Судебная исповедь заводского слесаря

Владимир Давыденко
   

Записали наш завод  в  «Вечер поэтический»,
С цеха взяли  весь народ,  дали электричество,
Пригласили твёрдо так  к мягкому сидению,
И какой-то хмырь сказал, – Просьба - шоб без пения!

У бригады за калым,  семь бутылок «Красного»,
Так сказать нектар «Олимп» под коня  Парнасного.
Пусть кругом звучат стихи - нету возражения,
Можем слушать без  «хи-хи» ихни  выражения.

Сменщик «килечку» открыл, закус  распрекрасную,
А на сцене чудик ныл,  про любовь  несчастную.
За такого не пойдут  бабы, если трезвые…
Тост подняли, как салют – мы ребята резвые.

Старший мастер подошёл, цыкнул для приличия,
Но за ним самим грешок – пьёт до безразличия.
Мы ж сидим без пантомим, рюмка  не торопится,
Тут, понятно - не интим, ну  чего  ж  суропиться.

А  на сцену, (во дела!)- в юбке выше пояса!
Ну такая поднялась -  щас бы  познакомился!
И глаза  её  на  нас  долго так  сигналили –
Я ей хлопал целый час, хорошо, шо налили.
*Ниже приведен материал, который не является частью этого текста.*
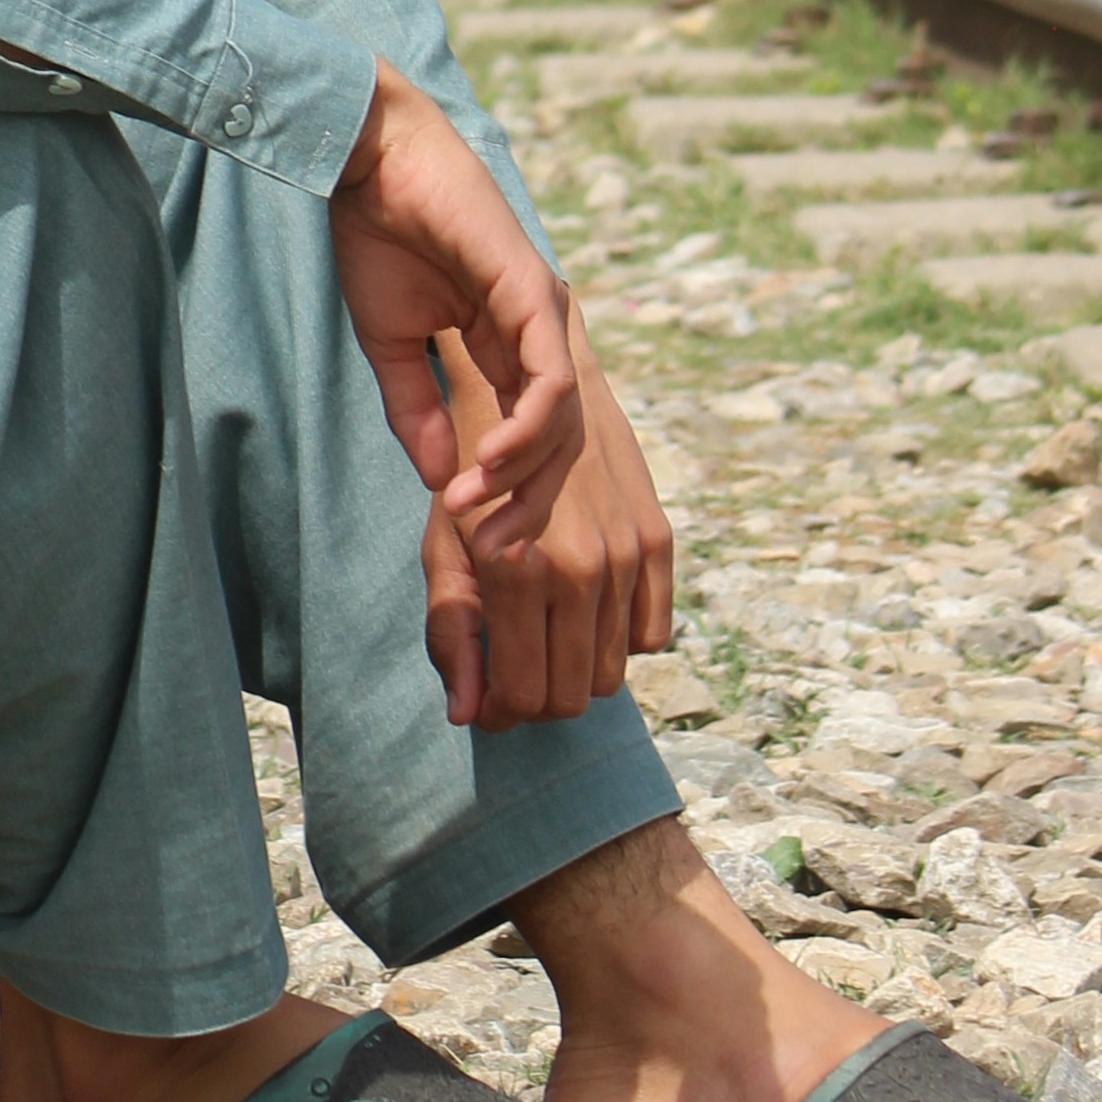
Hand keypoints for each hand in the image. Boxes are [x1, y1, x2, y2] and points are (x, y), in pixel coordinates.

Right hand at [328, 63, 583, 529]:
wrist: (369, 162)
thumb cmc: (378, 235)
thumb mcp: (392, 345)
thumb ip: (418, 410)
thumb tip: (437, 479)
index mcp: (508, 342)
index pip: (529, 436)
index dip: (509, 493)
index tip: (471, 536)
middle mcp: (538, 332)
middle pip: (559, 442)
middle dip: (527, 503)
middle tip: (491, 551)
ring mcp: (544, 313)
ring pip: (562, 421)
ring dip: (523, 477)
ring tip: (478, 511)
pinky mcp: (535, 294)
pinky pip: (550, 380)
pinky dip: (527, 430)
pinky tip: (488, 463)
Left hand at [423, 328, 678, 727]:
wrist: (533, 386)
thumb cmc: (472, 475)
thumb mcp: (443, 547)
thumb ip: (451, 633)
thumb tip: (465, 714)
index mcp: (516, 570)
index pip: (521, 696)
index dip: (501, 713)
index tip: (487, 702)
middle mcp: (580, 567)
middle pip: (570, 697)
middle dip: (536, 702)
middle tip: (513, 676)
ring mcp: (627, 554)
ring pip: (612, 675)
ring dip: (575, 674)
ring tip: (544, 642)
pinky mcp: (659, 539)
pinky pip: (653, 634)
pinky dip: (619, 639)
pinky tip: (586, 612)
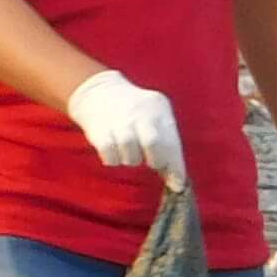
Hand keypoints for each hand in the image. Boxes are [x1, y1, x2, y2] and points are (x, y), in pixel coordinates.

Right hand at [66, 68, 182, 174]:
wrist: (98, 90)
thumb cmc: (135, 112)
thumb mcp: (155, 118)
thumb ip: (167, 145)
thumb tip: (177, 181)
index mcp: (159, 108)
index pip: (172, 141)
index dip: (176, 166)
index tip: (178, 185)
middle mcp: (140, 112)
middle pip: (152, 144)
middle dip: (155, 160)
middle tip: (151, 160)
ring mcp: (118, 119)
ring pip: (131, 154)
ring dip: (132, 159)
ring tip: (129, 150)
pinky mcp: (98, 128)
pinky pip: (110, 155)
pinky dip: (113, 159)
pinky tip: (114, 151)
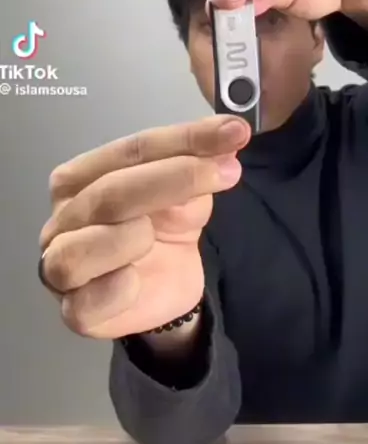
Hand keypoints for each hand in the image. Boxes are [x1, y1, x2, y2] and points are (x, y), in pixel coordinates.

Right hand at [39, 115, 249, 338]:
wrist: (167, 284)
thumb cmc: (163, 227)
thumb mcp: (187, 190)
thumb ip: (197, 165)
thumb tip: (225, 141)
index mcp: (81, 176)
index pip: (132, 150)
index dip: (184, 140)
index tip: (232, 132)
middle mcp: (64, 216)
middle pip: (110, 191)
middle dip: (174, 178)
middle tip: (228, 172)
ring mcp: (59, 265)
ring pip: (79, 249)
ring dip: (129, 238)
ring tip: (155, 238)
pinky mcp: (75, 311)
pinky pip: (84, 303)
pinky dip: (114, 290)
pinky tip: (136, 281)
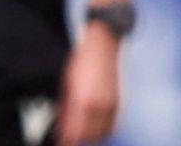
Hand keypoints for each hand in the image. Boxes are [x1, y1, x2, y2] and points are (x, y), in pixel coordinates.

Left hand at [58, 28, 120, 145]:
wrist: (104, 44)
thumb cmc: (83, 60)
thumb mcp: (67, 84)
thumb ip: (65, 109)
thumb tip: (62, 126)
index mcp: (84, 101)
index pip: (75, 132)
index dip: (66, 140)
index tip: (60, 141)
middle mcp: (100, 105)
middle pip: (89, 136)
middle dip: (78, 139)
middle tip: (68, 137)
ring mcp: (112, 104)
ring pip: (103, 133)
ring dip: (92, 137)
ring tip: (82, 134)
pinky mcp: (119, 101)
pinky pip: (113, 125)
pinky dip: (103, 130)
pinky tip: (95, 127)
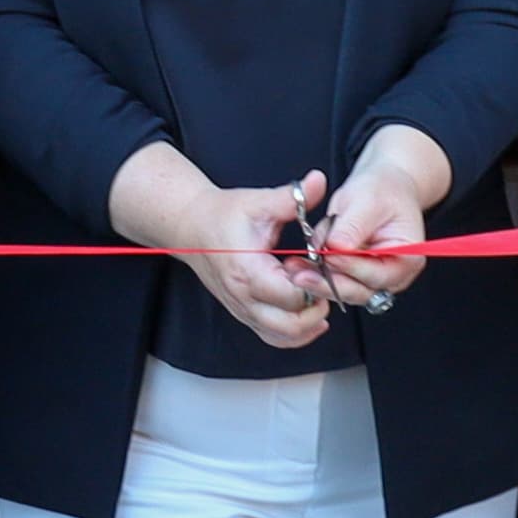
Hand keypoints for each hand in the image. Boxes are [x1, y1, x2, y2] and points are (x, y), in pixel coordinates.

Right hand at [109, 143, 332, 346]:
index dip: (315, 284)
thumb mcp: (259, 201)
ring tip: (318, 296)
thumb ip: (292, 197)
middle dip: (316, 308)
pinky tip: (312, 315)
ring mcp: (243, 309)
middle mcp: (243, 297)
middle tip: (325, 283)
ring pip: (283, 337)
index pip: (292, 295)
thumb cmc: (223, 215)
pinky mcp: (245, 314)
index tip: (322, 266)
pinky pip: (274, 336)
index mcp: (247, 271)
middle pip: (290, 325)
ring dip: (308, 323)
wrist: (192, 227)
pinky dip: (296, 332)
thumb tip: (318, 180)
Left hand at [313, 123, 453, 313]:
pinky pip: (333, 281)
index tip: (327, 256)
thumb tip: (335, 247)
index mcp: (407, 258)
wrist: (379, 188)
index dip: (350, 267)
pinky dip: (316, 274)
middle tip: (300, 275)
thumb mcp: (369, 200)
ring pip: (343, 291)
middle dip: (328, 283)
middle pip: (360, 290)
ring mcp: (372, 279)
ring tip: (294, 270)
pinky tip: (298, 267)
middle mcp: (392, 276)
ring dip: (318, 281)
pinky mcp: (353, 276)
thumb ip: (353, 226)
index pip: (377, 274)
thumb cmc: (383, 191)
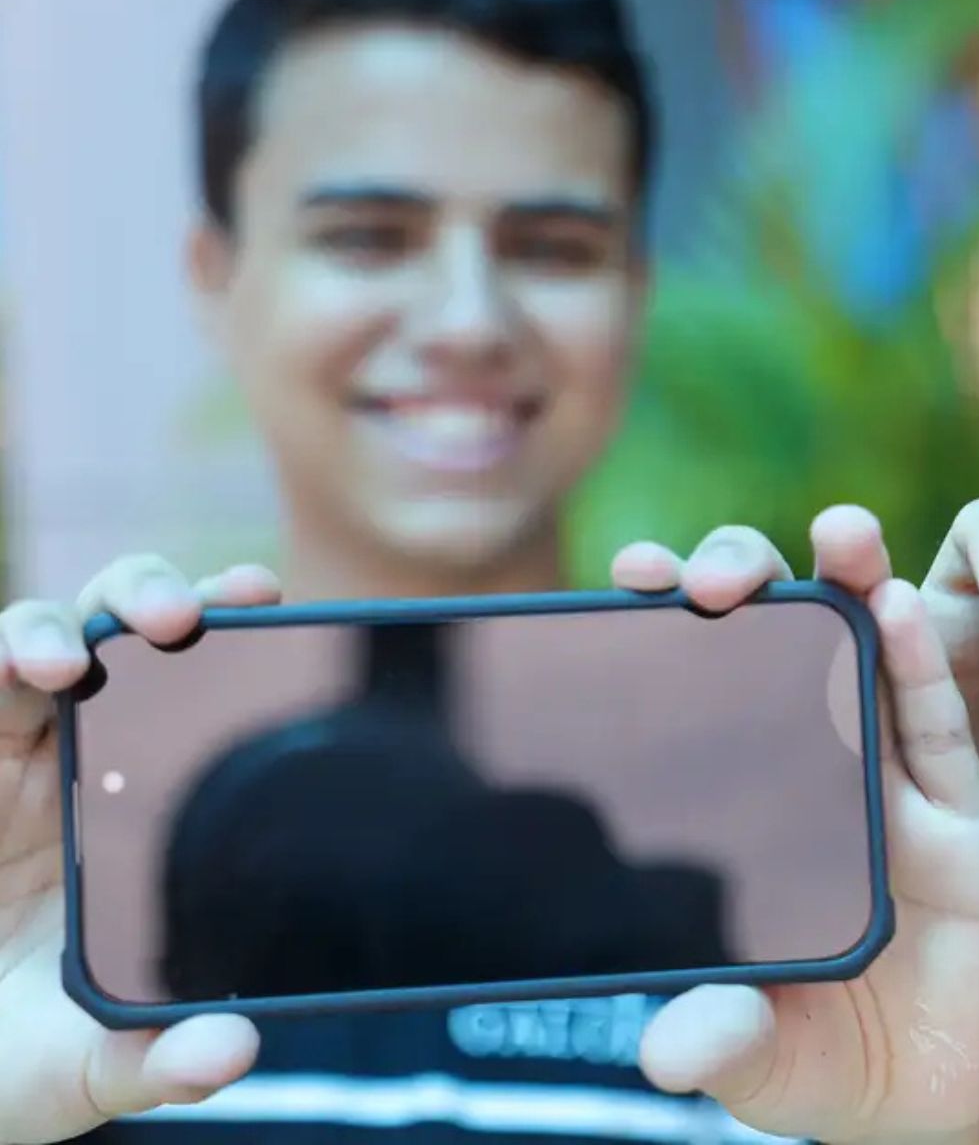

Замесили «дурака»,  табачком  попыхали.
У кого  жизня  легка? Раздавай по-тихому.
Только славно стало мне, только чуть расслабилось,
Как в последнем флаконЕ, донце оскалабилось.

До звонка я досидел  не  без удовольствия.
Кто-то Бродского трындел, кто-то пел нам  Дольского.
Так хотелось «Мойдодыр» с места декламировать!
Не позволил бригадир – «чо  людей нервировать».

Объявили перерыв - это к облегчению,
А в буфете две муры  – кофе да печение.
Мы  наладили гонца в магазин-стекляшечку,
Взять пяток-другой винца,  «Приму», да беляшечки.

После третьего звонка творчество продолжилось.
До чего же мужикам хорошо с художества!
Не ругается жена, не видать милиции,
Жизнь дана всего одна, уж-то не напиться ли?

Поднялся какой-то гад непонятной  странности,
Объявил про авангард  стихосложной   бранности,
Ну и что, что награждён  Бунинскою премией –
Бить таких скупым рублём  по плешивой темени!

Да какая ж рифма-то - с матюгом  рифмуется?
Уходи, Пегас в пальто, вишь – народ волнуется,
Даже задние ряды  заперекорёжило,
Ну, дождался, блин,  беды,  выйдешь - с битой рожею.

Сцену тётя заняла - килограмм! - неведомо!
И такое  понесла!  Чую - до победного…
Если б не было ещё  у Петра  «ноль пятого»,
Тоб  меня бригада вся, в жёлтый дом упрятала.

Тут пришёл какой-то тип, стал рычать с оказией,
– Я заслуженный артист!  Пить здесь - безобразие!
После третьей окосел, рукавом занюхался,
На сиденье плотно сел  и уже не рухался.

Рядом вдруг возник «пожар», помню морду борзую,
С ним  ходили  в  бенуар  погутарить  прозою.
Там сказали, – За билет  деньги возвращаются.
Ну, а я в ответ, – Нет-нет, театру причитается.

Помню  лазил на балкон  спорить ритмо-метрами,
А на стеночке дракон  предложил – «До ветру мне».
И открылся  энурез из-за той   рептилии.
Потому и не залез –  кончилась идиллия.

Напоследок говорил с кем-то в бельэтаже  я,
Чтобы рот он свой закрыл – «критикесса»  вражия.
Ну а сменщик, охламон, весь от смеха корчился.
А потом вбежал ОМОН - праздник и закончился.

Ставят мне теперь на вид, за такие промахи,
Я ведь был передовик, а теперь как в омуте.
Притащили вот на суд - жизнь позором кажется,
На поруки вон берут, мастер  вон  куражится.

Эх, какое тут житьё, Ваша Честь - собачие,
Хорошо шо есть питьё, повод для безбрачия,
Потому живу один,  нет ни слёз, ни  шмона,
Проходная - магазин, и... клиент ОМОНА.

Пусть меня высокий суд  не корит за этику,
Но, бывает - так «несут» разную поэтику!
Что берёт  желанье нас пить дурное  зелие.
Пусть приходит лучше в цех клоун для веселия.